In breve, quando ascese la ragione neoliberista, l’attacco al sociale – sulla sua stessa esistenza e la sua adeguatezza nell’esercizio della giustizia – è stato consequenziale come le sfaccettature più familiari del neoliberismo (ad esempio, l’antistatismo) per costruire il potere aziendale, legittimando la disuguaglianza e scatenando un nuovo, disinibito attacco ai membri più vulnerabili della società.
Da un lato, delegittimare le preoccupazioni sull’uguaglianza oltre all’uguaglianza legale formale e le preoccupazioni sul potere al di là della coercizione esplicita ha fornito questo nuovo significato e questa pratica della libertà con il mantello esclusivo del diritto. Questa libertà non supera semplicemente altri principi politici; è tutto quello che c’è.
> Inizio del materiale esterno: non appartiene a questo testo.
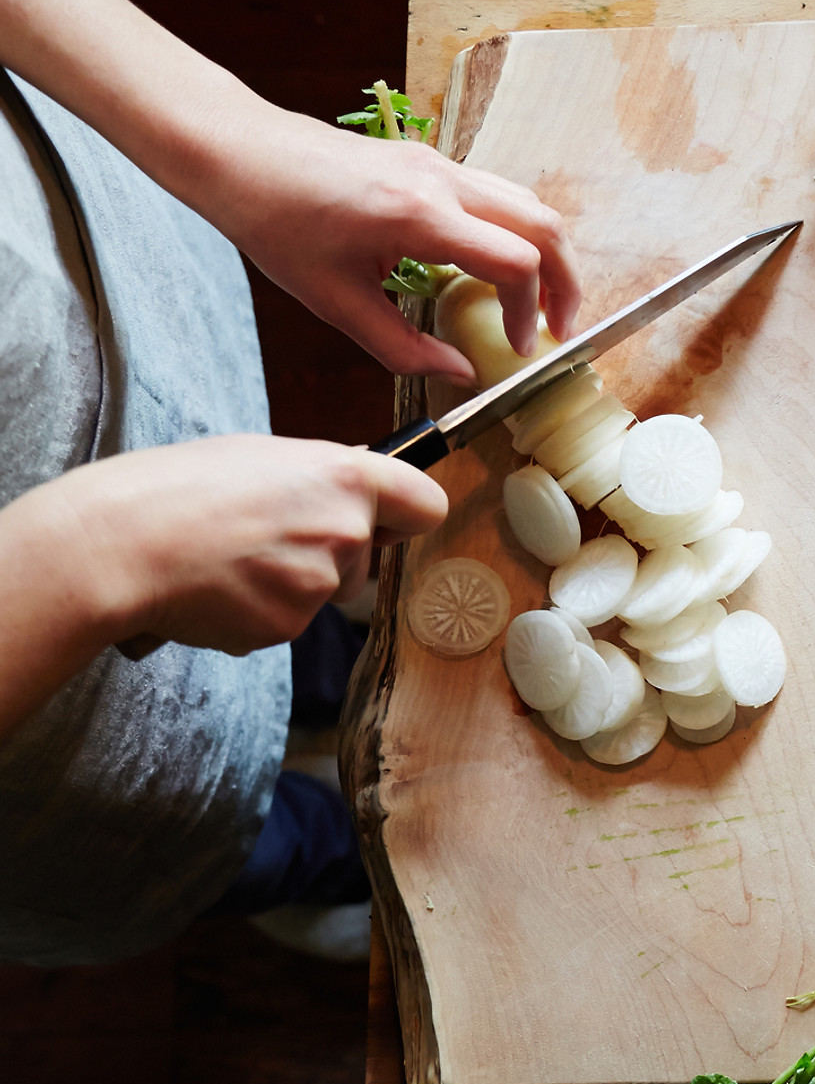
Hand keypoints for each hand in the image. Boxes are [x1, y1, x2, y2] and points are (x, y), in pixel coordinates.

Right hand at [41, 435, 446, 654]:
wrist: (118, 545)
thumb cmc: (176, 489)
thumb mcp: (260, 456)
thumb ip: (320, 477)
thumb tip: (355, 487)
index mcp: (346, 478)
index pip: (426, 506)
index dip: (407, 516)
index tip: (388, 521)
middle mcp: (346, 530)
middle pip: (365, 558)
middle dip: (328, 555)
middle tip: (263, 535)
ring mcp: (319, 584)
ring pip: (321, 592)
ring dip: (286, 584)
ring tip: (227, 557)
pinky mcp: (287, 627)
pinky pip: (283, 621)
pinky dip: (254, 611)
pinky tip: (215, 588)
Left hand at [200, 113, 581, 384]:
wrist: (240, 151)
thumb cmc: (275, 220)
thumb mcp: (335, 301)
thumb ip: (403, 347)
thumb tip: (460, 374)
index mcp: (419, 216)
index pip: (515, 262)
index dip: (529, 312)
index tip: (518, 347)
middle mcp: (441, 181)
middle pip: (544, 226)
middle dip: (565, 282)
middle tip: (560, 327)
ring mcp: (440, 164)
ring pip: (528, 205)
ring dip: (547, 254)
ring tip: (538, 300)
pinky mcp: (431, 161)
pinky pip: (499, 195)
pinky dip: (518, 233)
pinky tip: (497, 267)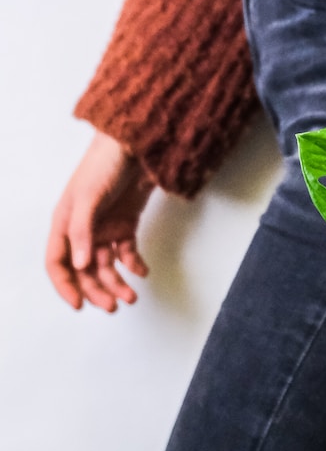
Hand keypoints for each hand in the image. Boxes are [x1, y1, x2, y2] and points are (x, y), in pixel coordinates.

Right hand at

D’altra parte, la libertà diretta dal sociale diventa non solo illimitata, ma legittimamente esercitata senza preoccupazione per il contesto o le conseguenze sociali, senza moderazione, civiltà o cura della società nel suo insieme o degli individui al suo interno. Quando l’affermazione “la società non esiste” diventa buon senso, rende invisibili le norme sociali e le disuguaglianze generate da eredità di schiavitù, colonialismo e patriarcato. Permette l’effettiva privazione del diritto politico (e non solo la sofferenza) prodotta da senzatetto, mancanza di assistenza sanitaria e mancanza di istruzione. E permette aggressioni su qualsiasi cosa resti del tessuto sociale in nome della libertà.